The Challenge

To assist people with folding origami, we first identified two major challenges inherent to the process: interpretation of instructions, and execution of folds. Individuals who aspire to fold up their own origami creations however, probably wish to execute the folds involved of their own volition, and so we determined the most useful challenge in the space worth addressing dealt directly with the clarification of the fold explanations involved in any particular instruction set. Below is an example of a complicated and hard to interpret set of instructions.

To accomplish this, we designed a mode of assistance that visualizes instructions on or near the paper in the same frame, such that the current state of the paper prior to any given fold instruction can be validated/compared to the instruction set with significantly more ease. The following content provides both a high-level architecture overview and detailed explanations for exactly how we did this.

Overview

Behind the GUI, our architecture can be summed up by this diagram:

Starting at the leaves of this tree, the Instruction class looks into a directory and finds all files with a name like step01.png. It then creates a list of these images in steps and keeps track of the current step number in currentstep. A program that uses this class uses nextStep to get the next instruction image.

The DetectPaper and OverlayInstruction stages are not really classes rather than strategies used to solve the problems. The Simple and Effective and The Simple and More Effective detect the paper differently as described in those sections.

Projecting Instructions onto a Paper

In all cases the instructions are stored as images with solid black outlines and other notation for folds.

MVP

This is an MVP because there is no projection of the paper, simply an image of the instructions in the upper right-hand corner of the display. Not only was it a first step in getting a product out, it also offers voice output for reading out loud instructions.

The Simple and Effective

The simple method lies in first scaling the instruction image and then moving it to the correct location on the camera input. Since the paper is white and the background is black, turning all colors below some intensity into black and other colors white turns the image into a white shape representing the model and black everywhere else. Afterwards, the vertices are detected and the area of the shape is found using the shoelace formula. The same area-finding procedure is used on the image of the instruction image. By comparing the areas, the instruction image can be scaled to the size of the user’s paper. The placement of the image of the instruction is done by overlaying the centroids of the vertices of the scaled instruction image and the user’s paper.

The final result is this:

This method is simple and effective, though it requires the paper to be parallel to the camera as well as a specific rotation.
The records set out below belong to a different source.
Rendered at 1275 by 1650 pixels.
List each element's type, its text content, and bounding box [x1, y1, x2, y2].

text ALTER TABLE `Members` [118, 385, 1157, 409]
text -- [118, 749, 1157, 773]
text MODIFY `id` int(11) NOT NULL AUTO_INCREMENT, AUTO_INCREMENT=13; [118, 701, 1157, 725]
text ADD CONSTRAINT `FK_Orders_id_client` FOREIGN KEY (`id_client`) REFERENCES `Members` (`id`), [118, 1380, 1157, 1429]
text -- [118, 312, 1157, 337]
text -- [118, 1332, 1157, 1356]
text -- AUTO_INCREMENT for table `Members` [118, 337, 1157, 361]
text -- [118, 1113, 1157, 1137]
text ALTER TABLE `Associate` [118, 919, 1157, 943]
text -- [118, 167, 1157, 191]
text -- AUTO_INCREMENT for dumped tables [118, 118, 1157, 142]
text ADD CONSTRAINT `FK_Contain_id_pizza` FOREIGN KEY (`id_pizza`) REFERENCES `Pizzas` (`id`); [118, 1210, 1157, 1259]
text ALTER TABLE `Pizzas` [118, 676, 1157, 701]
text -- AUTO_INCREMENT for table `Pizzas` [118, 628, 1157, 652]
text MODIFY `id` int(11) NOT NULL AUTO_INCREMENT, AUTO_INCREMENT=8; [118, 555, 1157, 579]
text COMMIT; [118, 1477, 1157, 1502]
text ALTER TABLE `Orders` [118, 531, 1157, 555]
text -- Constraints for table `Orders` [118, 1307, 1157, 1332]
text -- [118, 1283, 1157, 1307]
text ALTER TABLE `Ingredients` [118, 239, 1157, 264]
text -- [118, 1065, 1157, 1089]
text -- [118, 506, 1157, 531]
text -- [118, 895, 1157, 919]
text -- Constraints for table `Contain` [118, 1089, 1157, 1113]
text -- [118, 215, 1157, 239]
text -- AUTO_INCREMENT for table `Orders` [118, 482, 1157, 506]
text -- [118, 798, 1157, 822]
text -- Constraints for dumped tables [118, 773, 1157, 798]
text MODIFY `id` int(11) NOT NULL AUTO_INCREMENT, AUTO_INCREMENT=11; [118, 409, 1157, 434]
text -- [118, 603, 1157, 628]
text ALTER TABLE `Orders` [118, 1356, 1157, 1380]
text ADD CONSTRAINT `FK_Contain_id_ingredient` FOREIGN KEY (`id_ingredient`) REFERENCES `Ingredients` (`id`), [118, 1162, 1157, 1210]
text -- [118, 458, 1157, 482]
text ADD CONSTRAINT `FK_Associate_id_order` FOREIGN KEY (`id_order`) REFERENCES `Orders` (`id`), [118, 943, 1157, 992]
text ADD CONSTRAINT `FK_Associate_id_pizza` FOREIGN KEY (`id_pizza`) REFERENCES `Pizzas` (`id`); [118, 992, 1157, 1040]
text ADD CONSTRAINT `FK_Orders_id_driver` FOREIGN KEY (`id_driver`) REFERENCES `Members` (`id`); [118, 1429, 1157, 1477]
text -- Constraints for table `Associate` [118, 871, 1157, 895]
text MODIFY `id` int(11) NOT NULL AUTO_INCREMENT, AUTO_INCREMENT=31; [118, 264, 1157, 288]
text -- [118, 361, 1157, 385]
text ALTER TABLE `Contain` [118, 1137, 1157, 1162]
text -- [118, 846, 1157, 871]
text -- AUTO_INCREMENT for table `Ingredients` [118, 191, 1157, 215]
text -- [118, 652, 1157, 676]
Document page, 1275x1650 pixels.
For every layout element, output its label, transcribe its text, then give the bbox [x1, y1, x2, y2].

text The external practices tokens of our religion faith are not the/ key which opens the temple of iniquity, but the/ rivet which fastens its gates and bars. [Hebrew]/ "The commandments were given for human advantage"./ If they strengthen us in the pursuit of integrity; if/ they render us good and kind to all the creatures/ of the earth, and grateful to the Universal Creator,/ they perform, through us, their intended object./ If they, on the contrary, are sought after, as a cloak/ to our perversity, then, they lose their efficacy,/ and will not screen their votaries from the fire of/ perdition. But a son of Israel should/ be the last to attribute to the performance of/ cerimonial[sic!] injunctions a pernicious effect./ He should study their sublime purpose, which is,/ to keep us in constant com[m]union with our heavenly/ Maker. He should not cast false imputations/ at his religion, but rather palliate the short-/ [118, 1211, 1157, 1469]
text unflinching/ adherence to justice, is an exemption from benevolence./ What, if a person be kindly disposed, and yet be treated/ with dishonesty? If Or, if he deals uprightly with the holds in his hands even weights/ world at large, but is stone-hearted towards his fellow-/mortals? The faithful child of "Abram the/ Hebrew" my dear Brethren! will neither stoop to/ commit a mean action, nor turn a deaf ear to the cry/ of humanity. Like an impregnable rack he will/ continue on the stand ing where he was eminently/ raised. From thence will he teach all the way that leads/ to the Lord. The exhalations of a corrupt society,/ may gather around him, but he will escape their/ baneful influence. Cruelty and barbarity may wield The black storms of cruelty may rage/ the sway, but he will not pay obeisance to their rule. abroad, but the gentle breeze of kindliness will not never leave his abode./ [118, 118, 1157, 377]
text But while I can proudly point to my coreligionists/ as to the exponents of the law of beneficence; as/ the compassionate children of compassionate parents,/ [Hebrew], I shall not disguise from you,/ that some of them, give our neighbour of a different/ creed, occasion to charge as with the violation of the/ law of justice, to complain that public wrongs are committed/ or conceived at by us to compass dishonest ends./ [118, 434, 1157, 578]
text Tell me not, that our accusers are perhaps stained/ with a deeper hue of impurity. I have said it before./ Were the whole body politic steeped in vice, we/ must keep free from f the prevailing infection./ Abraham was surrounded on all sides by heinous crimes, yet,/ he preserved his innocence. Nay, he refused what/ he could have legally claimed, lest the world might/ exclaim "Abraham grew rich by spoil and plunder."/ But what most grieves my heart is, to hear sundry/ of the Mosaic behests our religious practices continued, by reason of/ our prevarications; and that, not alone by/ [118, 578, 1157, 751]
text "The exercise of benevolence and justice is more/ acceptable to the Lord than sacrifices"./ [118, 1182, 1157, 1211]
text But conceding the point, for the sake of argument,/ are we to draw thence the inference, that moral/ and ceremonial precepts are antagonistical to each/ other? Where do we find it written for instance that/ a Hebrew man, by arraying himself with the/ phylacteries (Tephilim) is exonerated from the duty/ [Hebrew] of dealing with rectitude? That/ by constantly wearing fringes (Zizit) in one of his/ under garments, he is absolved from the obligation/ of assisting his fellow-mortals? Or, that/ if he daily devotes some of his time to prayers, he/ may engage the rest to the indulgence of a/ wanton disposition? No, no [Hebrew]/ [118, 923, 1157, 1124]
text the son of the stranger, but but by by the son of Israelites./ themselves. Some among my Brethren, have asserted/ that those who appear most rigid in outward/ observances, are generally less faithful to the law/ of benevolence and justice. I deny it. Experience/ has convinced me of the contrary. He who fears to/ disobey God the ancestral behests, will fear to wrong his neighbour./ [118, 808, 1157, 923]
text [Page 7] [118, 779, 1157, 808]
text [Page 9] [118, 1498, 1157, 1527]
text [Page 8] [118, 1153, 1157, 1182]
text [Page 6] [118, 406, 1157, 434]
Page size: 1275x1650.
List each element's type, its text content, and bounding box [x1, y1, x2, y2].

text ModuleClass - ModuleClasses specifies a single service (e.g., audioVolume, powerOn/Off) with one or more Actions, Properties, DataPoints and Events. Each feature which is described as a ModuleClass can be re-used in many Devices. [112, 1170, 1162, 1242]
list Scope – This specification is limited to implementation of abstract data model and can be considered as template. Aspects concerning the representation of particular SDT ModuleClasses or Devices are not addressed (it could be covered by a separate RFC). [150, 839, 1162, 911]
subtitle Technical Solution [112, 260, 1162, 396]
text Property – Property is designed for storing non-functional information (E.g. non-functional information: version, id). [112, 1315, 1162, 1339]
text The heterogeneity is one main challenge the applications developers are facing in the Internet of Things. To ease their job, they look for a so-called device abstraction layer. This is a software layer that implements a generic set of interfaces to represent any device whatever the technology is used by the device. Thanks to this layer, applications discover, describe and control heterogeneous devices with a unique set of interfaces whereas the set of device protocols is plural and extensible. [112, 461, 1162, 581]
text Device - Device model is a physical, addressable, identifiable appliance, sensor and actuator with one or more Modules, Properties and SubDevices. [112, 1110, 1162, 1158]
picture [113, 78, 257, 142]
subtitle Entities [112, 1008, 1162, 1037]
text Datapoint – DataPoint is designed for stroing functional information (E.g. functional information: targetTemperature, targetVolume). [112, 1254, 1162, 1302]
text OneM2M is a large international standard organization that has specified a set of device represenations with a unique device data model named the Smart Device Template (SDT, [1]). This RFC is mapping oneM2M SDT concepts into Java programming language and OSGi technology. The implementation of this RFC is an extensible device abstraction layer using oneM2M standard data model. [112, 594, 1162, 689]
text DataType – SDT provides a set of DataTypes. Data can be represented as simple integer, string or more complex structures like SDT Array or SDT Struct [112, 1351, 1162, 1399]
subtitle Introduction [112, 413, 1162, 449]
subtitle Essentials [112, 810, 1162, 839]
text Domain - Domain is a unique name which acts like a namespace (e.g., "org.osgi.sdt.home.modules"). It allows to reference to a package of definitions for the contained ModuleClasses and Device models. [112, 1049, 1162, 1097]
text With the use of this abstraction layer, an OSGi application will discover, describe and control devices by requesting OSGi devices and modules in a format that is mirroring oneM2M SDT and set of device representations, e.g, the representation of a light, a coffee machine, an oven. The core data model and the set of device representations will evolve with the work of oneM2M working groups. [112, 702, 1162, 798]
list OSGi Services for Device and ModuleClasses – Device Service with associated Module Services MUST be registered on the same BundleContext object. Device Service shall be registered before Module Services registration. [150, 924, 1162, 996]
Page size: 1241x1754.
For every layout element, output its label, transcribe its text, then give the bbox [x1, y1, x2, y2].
The Simple and More Effective

The advanced method builds on top of prior methodologies by providing an augmented reality experience, and actually projecting the instructions onto the paper as it is folded. While this task is incredibly difficult to perform without depth sensing for 3D structure (for minute folds), it turns out it is not all too difficult to pull off for larger folds, which can be represented more accurately by the shape of the perimeter of the folding paper. Still, the ideal instruction needs to be transformed before it can be overlaid onto the webcam input. To do this, several steps were taken.

Image thresholding

A similar, mean-based thresholding process was used for this method to the prior methods. A binary image was produced as output for contour detection.

Contour detection

All the contours that can be extracted from the thresholded image are extracted and sorted into an array by area.

Contour filtering

A set of rules was devised to determine whether a contour was “bad” or not. While the process used to determine these rules was extensive and highly based on trial and error, it remains an effective and necessary step for the detection of the paper.

Contour approximation

For all the remaining “good” contours, a polygon approximation algorithm is executed. Highly irregular shapes produce shapes with a high edge count, and can be detected by using a proportionally small amount of the perimeter for approximation.

Contour-Instruction verification

The number of sides of the instruction at a given state is used as a final filter for any remaining contours. The remaining contour, if any, represents a polygonal approximation of the paper.

Homography estimation

At this point, the contour that is detected can be compared against the detected contour from the instructions to estimate a homography matrix. Essentially, this operation involves solving for some transformation matrix given both sets of points.

$$s \begin{bmatrix} x'\\y'\\1\end{bmatrix} = H \begin{bmatrix}x\\y\\1\end{bmatrix} = \begin{bmatrix}h_{11} & h_{12} & h_{13} \\ h_{21} & h_{22} & h_{23}\\ h_{31} & h_{32} & h_{33} \end{bmatrix} \begin{bmatrix}x\\y\\1\end{bmatrix}$$

Instruction overlay

We apply the estimated homography matrix as a transformation to the instruction image, and render it on a black canvas. This image is used as a mask over the webcam input, and the transformed instruction is overlaid on top of the camera feed.